▸ **Task objective**
Can you reproduce all of the entries below line for line, leaving every word unchanged?

Saved data entries:
++++++++++++++++++++
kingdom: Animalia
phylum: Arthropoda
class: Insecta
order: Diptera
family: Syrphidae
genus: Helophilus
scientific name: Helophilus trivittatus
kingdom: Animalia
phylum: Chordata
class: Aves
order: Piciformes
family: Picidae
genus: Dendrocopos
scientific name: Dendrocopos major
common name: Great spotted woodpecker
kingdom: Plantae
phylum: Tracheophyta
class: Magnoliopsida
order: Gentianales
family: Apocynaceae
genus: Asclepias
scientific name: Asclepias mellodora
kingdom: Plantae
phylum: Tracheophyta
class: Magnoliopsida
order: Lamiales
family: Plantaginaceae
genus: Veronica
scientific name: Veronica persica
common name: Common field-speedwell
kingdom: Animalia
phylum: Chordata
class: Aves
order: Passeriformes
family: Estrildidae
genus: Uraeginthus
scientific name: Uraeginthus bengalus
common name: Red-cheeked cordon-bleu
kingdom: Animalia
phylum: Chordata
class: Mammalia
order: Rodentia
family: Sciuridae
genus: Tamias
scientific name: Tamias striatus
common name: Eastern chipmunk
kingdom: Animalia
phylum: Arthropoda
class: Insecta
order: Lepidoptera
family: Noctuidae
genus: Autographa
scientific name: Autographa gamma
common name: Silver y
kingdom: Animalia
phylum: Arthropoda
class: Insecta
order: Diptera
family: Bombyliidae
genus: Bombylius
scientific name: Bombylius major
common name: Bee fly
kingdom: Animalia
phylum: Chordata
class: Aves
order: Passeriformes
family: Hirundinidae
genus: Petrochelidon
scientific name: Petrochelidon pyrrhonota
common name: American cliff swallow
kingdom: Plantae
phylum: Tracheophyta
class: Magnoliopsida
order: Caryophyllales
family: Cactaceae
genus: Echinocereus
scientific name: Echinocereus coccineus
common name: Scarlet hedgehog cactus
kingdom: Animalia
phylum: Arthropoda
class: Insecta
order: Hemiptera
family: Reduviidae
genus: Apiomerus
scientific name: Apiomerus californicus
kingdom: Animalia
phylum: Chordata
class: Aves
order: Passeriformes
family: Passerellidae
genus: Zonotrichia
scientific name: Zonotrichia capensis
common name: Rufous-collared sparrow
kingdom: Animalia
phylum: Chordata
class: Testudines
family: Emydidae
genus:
++++++++++++++++++++
▸ **Expected answer**
kingdom: Animalia
phylum: Arthropoda
class: Insecta
order: Diptera
family: Syrphidae
genus: Helophilus
scientific name: Helophilus trivittatus
kingdom: Animalia
phylum: Chordata
class: Aves
order: Piciformes
family: Picidae
genus: Dendrocopos
scientific name: Dendrocopos major
common name: Great spotted woodpecker
kingdom: Plantae
phylum: Tracheophyta
class: Magnoliopsida
order: Gentianales
family: Apocynaceae
genus: Asclepias
scientific name: Asclepias mellodora
kingdom: Plantae
phylum: Tracheophyta
class: Magnoliopsida
order: Lamiales
family: Plantaginaceae
genus: Veronica
scientific name: Veronica persica
common name: Common field-speedwell
kingdom: Animalia
phylum: Chordata
class: Aves
order: Passeriformes
family: Estrildidae
genus: Uraeginthus
scientific name: Uraeginthus bengalus
common name: Red-cheeked cordon-bleu
kingdom: Animalia
phylum: Chordata
class: Mammalia
order: Rodentia
family: Sciuridae
genus: Tamias
scientific name: Tamias striatus
common name: Eastern chipmunk
kingdom: Animalia
phylum: Arthropoda
class: Insecta
order: Lepidoptera
family: Noctuidae
genus: Autographa
scientific name: Autographa gamma
common name: Silver y
kingdom: Animalia
phylum: Arthropoda
class: Insecta
order: Diptera
family: Bombyliidae
genus: Bombylius
scientific name: Bombylius major
common name: Bee fly
kingdom: Animalia
phylum: Chordata
class: Aves
order: Passeriformes
family: Hirundinidae
genus: Petrochelidon
scientific name: Petrochelidon pyrrhonota
common name: American cliff swallow
kingdom: Plantae
phylum: Tracheophyta
class: Magnoliopsida
order: Caryophyllales
family: Cactaceae
genus: Echinocereus
scientific name: Echinocereus coccineus
common name: Scarlet hedgehog cactus
kingdom: Animalia
phylum: Arthropoda
class: Insecta
order: Hemiptera
family: Reduviidae
genus: Apiomerus
scientific name: Apiomerus californicus
kingdom: Animalia
phylum: Chordata
class: Aves
order: Passeriformes
family: Passerellidae
genus: Zonotrichia
scientific name: Zonotrichia capensis
common name: Rufous-collared sparrow
kingdom: Animalia
phylum: Chordata
class: Testudines
family: Emydidae
genus:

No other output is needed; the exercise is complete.